Date of picking very much depended on the variety. Pickers picked into half bushel baskets hung in the tree with a metal hook. These were later largely replaced with picking baskets with shoulder straps and an open bottom (so the apples could be emptied into barrels) tied off. Pickers looked like 8-9-month pregnant women. 12-16' A-frame ladders were mainly made at home, using ash for rungs and popple for poles, but sometimes bought. Still, though some were 20', they were never long enough. This was before dwarfs and semi-dwarfs. To get at the apples on the sunny tops of trees, pickers put smaller ladders up in the trees or used pickers - poles with wire cages on the end. The Pearses had a 10-footer with a wood pole and a lighter 14-footer with a bamboo pole. As with to-hand picking, the picker used a twisting motion.

Apples went from basket into barrels on the jigger wagon, then to the barn. There they were capped, pressing the header into place with a hand screw, and moved to the basement. When it was full, extras were stored at Uncle Reuben Barrett's. There was no refrigeration or controlled-atmosphere storage.

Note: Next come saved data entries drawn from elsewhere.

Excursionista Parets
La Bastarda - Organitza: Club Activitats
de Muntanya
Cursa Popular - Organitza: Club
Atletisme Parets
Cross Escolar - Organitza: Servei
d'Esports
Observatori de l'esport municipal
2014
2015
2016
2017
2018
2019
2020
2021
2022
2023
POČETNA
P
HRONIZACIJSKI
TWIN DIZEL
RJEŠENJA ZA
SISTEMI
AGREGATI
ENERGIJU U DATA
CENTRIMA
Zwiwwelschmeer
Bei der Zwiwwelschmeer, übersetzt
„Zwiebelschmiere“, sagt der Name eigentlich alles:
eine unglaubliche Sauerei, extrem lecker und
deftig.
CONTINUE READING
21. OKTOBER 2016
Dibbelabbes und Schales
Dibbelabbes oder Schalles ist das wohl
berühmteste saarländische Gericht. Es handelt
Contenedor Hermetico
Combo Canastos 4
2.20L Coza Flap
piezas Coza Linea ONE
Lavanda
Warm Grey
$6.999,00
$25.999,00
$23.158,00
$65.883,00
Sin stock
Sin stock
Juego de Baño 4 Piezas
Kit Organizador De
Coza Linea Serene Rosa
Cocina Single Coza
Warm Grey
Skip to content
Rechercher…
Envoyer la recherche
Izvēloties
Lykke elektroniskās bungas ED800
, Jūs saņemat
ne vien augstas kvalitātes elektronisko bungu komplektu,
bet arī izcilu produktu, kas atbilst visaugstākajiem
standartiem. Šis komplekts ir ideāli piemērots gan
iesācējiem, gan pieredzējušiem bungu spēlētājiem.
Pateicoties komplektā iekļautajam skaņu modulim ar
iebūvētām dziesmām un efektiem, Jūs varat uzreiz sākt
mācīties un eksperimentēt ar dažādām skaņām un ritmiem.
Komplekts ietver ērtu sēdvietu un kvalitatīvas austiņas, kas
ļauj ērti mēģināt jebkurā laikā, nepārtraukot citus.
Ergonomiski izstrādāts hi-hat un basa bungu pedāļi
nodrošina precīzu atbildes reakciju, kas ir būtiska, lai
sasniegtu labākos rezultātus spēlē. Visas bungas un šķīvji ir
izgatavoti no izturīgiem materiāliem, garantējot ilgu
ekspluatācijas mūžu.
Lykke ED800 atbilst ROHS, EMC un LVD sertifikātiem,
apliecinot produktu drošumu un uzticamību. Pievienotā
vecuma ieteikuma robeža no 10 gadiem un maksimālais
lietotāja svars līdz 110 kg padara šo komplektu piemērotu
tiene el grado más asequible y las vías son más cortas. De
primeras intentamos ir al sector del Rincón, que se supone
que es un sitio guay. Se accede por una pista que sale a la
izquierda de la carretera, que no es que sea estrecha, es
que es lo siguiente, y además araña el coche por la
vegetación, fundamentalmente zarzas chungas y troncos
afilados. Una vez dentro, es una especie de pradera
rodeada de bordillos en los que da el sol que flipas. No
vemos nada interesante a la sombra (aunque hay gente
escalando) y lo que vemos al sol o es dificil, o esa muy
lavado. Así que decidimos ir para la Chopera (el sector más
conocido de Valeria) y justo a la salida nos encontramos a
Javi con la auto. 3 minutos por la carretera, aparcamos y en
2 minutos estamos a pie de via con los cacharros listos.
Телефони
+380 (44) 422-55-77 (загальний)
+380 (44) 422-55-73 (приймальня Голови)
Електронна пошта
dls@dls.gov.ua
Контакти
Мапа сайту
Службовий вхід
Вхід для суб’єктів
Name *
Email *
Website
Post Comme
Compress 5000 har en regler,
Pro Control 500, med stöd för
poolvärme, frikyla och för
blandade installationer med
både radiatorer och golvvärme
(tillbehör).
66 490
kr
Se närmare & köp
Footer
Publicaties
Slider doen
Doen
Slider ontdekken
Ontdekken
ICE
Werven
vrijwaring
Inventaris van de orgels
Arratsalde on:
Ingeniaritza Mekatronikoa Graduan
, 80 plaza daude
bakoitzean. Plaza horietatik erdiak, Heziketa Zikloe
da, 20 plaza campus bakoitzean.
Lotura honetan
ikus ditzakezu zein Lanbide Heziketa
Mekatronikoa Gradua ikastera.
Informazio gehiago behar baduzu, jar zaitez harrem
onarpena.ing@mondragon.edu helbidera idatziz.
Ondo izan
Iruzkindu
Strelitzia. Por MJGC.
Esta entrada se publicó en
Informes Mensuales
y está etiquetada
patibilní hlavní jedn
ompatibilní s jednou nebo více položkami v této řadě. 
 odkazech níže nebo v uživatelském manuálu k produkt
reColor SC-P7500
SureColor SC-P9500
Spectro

The 2 bu. 3 peck barrels had wooden hoops, a softwood bottom and a hardwood header. They were made by someone in Searsmont (though, earlier, barrels had been made in Hope as evidenced by the stave mills). They were hauled from Searsmont piled high in hay wagons and stacked beside the barn. William and siblings John and Flora used to play in tunnels made with empty barrels.

When there were orders to fill, barrels were opened. They would find the good apples and repack them, being especially careful to put good ones at the top. Shipping barrels were lined with newspapers. Each barrel had a printed tag to identify the source and the purchaser's name. A full barrel weighed 140-160 lbs.

Barrels were then trucked to the steamship wharf on Sea Street in Camden for shipment to Boston Market, initially by horse-drawn wagon (or sleigh in winter), later by Model T. The wagon/sleigh could haul 8-9 barrels; the Model T, 6-7. William remembers the Model T's not being able to get up the Camden cemetery hill and his father Ralph's having to carry three barrels up the hill. At the wharf, stevedores moved them down the gangplank to the Boston boat. Many were re-shipped to New York or Europe. The Pearses never saw the Boston merchants to whom they sold and did not have written contracts. The Boston merchants apparently had no representatives in Camden. The Pearses had the labels printed. Payment would come later by mail. We don't know how the price was fixed or whether the seller knew what it was when he parted with his apples.

After the devastating winter of 1933/4, production declined. William estimates that ¾ of the trees died. Some less cold-hardy varieties, like Ben Davises and Baldwins, were wiped out completely. Others, like Northern Spy, largely survived. After the 1933/4 winter, the Pearses left apples for dairy. They were not part of the post-1934 major apple re-planting in Hope encouraged by the New Deal and USDA extension agent Ralph (Pop) Wentworth.